The CW’s “Supergirl” Returns for a Fourth Season


Allison Millette

Over the past few years, television network The CW has been cultivating its legion of superheroes, with shows like “The Flash,” “Arrow” and “Legends of Tomorrow”. After its season one premiere on CBS, the network also picked up “Supergirl,” a show that centers around Kara Danvers (Melissa Benoist), cousin of the famed Superman. The show is now on its fourth season and struggling to live up to the expectations its previous episodes have set. Certain aspects of the season premiere felt redundant and unengaging, character interactions felt forced and the action felt out of place. Episode one of season four aired Oct. 14, on Sunday, its new airing date.

An overwhelming issue for “Supergirl” is creating storylines that can be carried over into the next season. The writers seem to cultivate erratic, short stints of engaging plot, only to ruin what can be salvaged for the subsequent season. Season three ended with the departure of Kara’s exlove interest Mon-El (Chris Wood), a plot point that was repeated on a less dramatized note from the season two finale. Arguably, some of the best episodes included his character and the conflict that it evoked but the writers fails to keep his character relevant throughout the course of a season.

The other problem especially prevalent in the season premiere was the absence of the much-needed comedic relief through Winn Schott (Jeremy Jordan). Schott was a character who provided quirky dialogue and a passion for cardigans, who left Supergirl and her team in the season three finale. The writers attempted to fill the hole left by his absence with a new character, Brainiac (Jesse Roth). Unfortunately, the character paled in comparison to Schott’s perfectly timed and fitting humor. Where Schott’s character was meticulously developed and offbeat, Brainiac feels thrown together and his jokes forced and at most points, dull.

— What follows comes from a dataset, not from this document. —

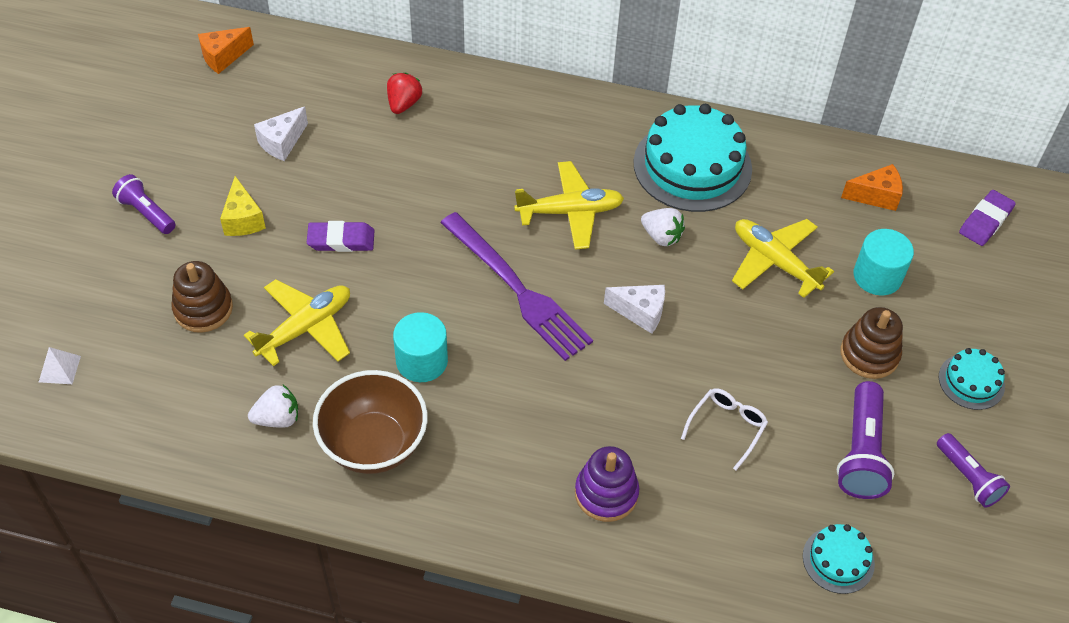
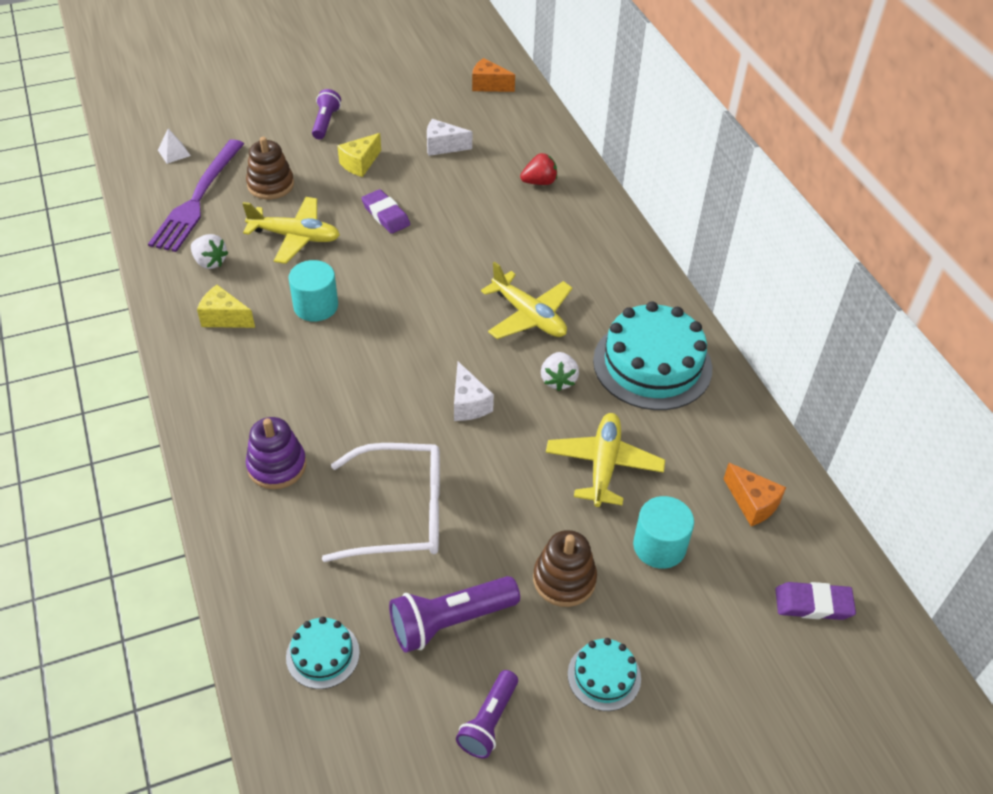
camera: 55 degrees right, 5 degrees down
(374, 444) = (224, 318): brown bowl -> yellow cheese
(516, 289) = (426, 323): purple fork -> purple fork (198, 198)
(727, 427) = (400, 513): white glasses -> white glasses, size x1.89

However, there were points in the episode that the writers paid homage to the earlier seasons, which serves as a promising look towards season four. The writers included some aspects that lacked in season three, such as Kara’s job as a reporter. This detail was something that was essential to Kara’s characterization in the first two seasons that was dropped almost entirely in the previous season. Kara’s close relationship with her sister Alex (Chyler Leigh) was also a main point that was expanded upon.

Episode one of season four gave viewers a nostalgic feel in featuring a scene between the two sisters, an aspect that played a pivotal role in the audiences initial bond to the sisters in previous seasons.

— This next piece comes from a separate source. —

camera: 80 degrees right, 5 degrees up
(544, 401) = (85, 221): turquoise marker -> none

A new aspect that will be potentially engaging is the antagonist: this season, Supergirl is fighting not a person but a movement. “Supergirl” and her team will face a harshened attitude against aliens and deal with an increased backlash against their presence. The writers have been successful with incorporating details they see presented in the world around them into the show. Additionally, “Supergirl” is introducing the first transgender superhero, Nia (Nicole Maines).

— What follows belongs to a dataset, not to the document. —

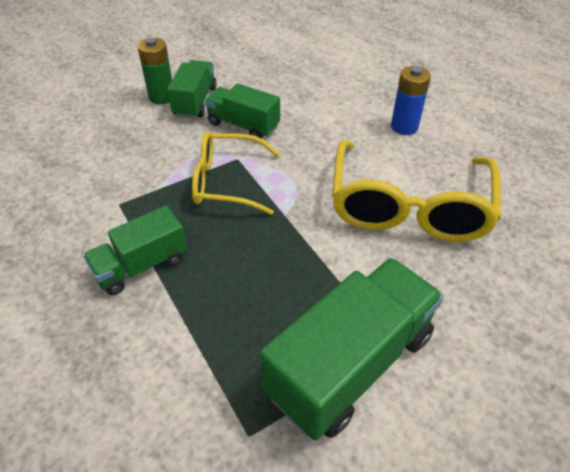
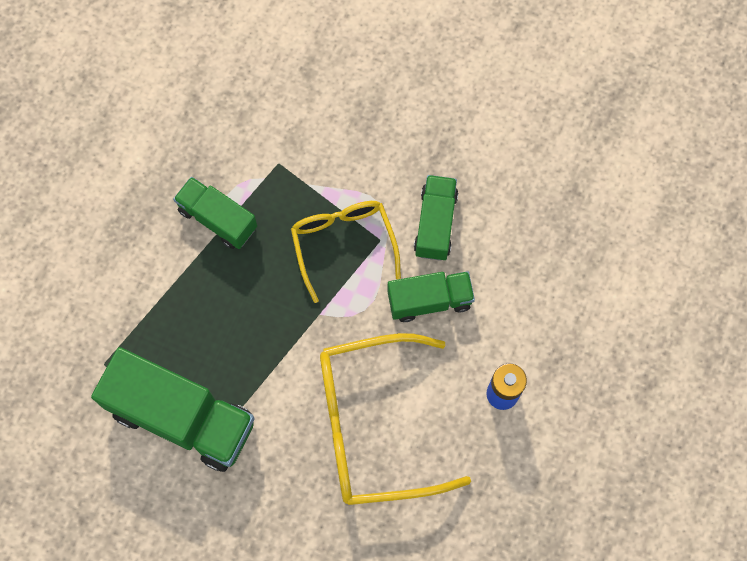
camera: 70 degrees right, 25 degrees up
(162, 97) = (449, 118): green battery -> none
(195, 101) = (455, 157): green truck -> green truck (429, 300)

The show has been vocal about the new character, which has brought the attention of many viewers who are happy with the development of a more diverse cast.

The show is attempting to bring back crucial aspects of the previous seasons to hold onto their already weakening viewership. Although this concept works short-term, there is no security in reusing old material. Hopefully, this season will be able to revive older aspects to maintain viewers while also bringing in new, exciting content.